Recorded information –
◇ ◇ ◇

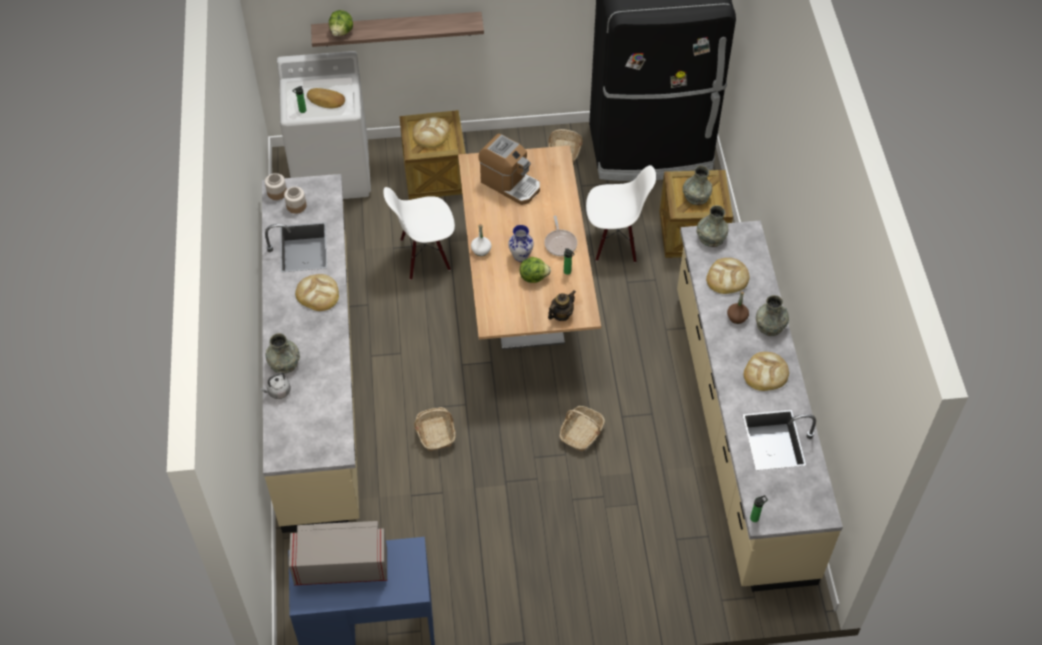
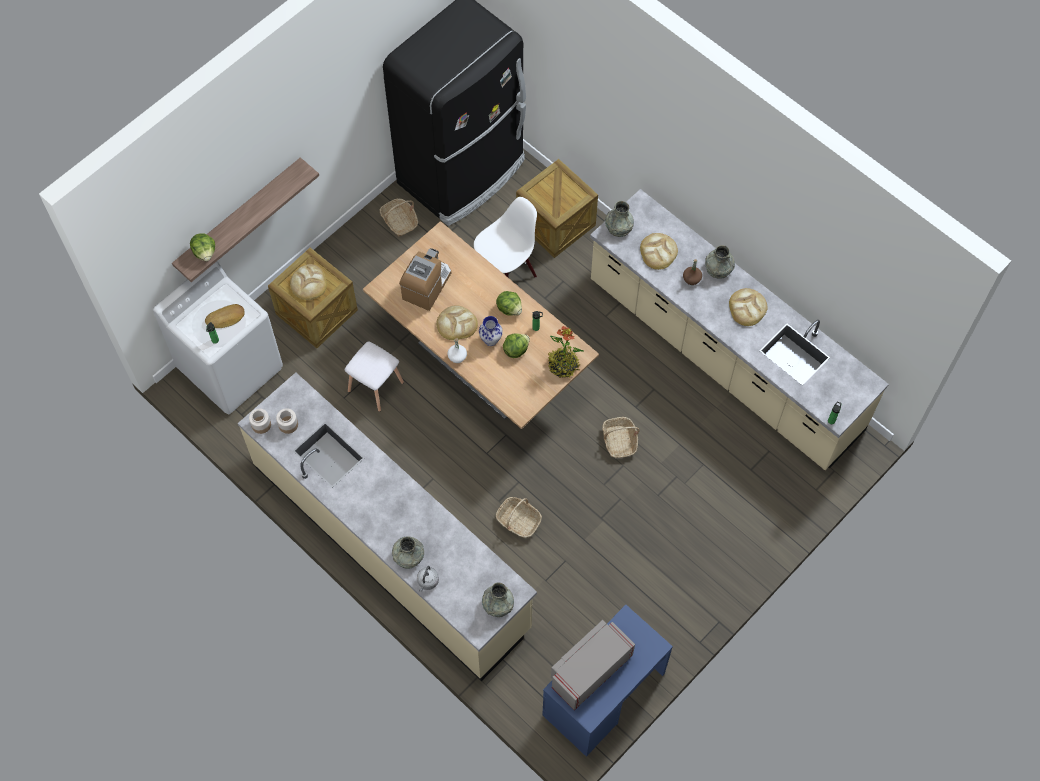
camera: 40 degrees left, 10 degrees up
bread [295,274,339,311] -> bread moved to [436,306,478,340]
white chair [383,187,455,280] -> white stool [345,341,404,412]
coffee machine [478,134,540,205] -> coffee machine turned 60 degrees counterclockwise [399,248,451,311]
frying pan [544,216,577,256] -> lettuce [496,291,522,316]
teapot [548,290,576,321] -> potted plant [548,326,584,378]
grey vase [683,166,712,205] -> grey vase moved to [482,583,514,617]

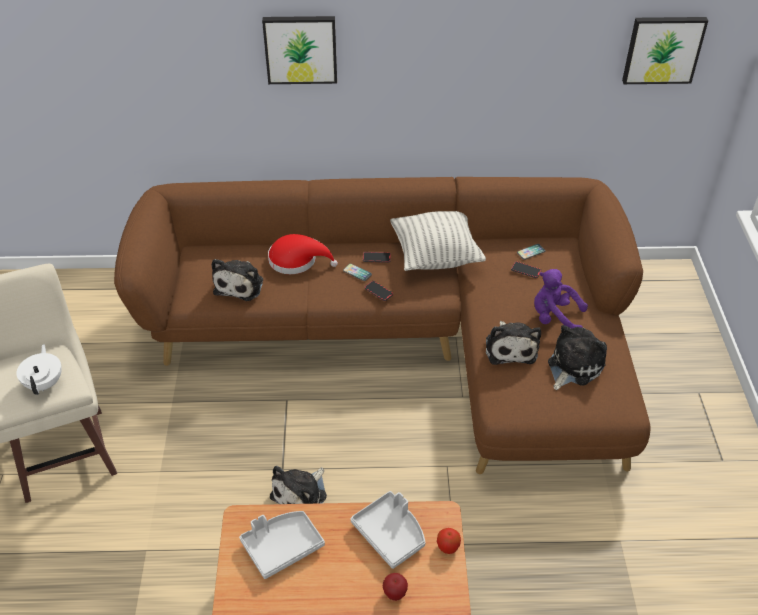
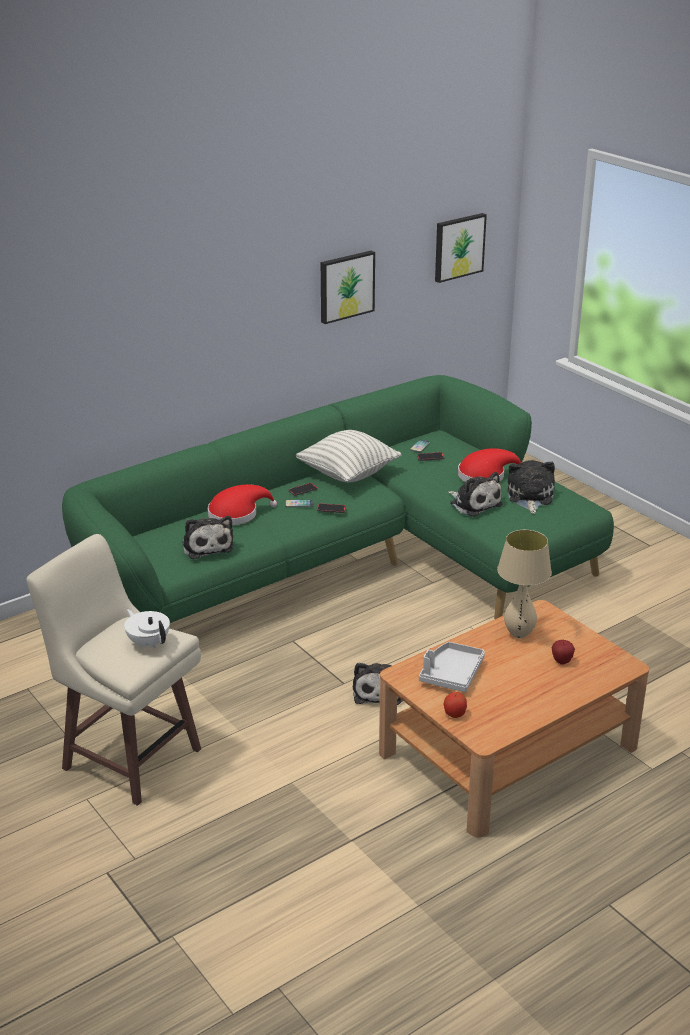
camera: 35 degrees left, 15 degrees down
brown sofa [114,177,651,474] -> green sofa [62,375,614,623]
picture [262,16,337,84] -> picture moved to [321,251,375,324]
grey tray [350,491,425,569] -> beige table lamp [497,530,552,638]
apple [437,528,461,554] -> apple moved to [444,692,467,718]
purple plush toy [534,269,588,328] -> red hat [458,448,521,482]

◇ ◇ ◇

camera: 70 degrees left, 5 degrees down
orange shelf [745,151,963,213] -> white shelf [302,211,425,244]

◇ ◇ ◇

Aim of the exercise – The expected output is the lines above from the one containing "coffee machine [478,134,540,205]" to the one containing "picture [262,16,337,84] ->", both ends included, reproduced exactly with every picture left out.

Answer to this task –
coffee machine [478,134,540,205] -> coffee machine turned 60 degrees counterclockwise [399,248,451,311]
frying pan [544,216,577,256] -> lettuce [496,291,522,316]
teapot [548,290,576,321] -> potted plant [548,326,584,378]
grey vase [683,166,712,205] -> grey vase moved to [482,583,514,617]

camera: 35 degrees left, 15 degrees down
brown sofa [114,177,651,474] -> green sofa [62,375,614,623]
picture [262,16,337,84] -> picture moved to [321,251,375,324]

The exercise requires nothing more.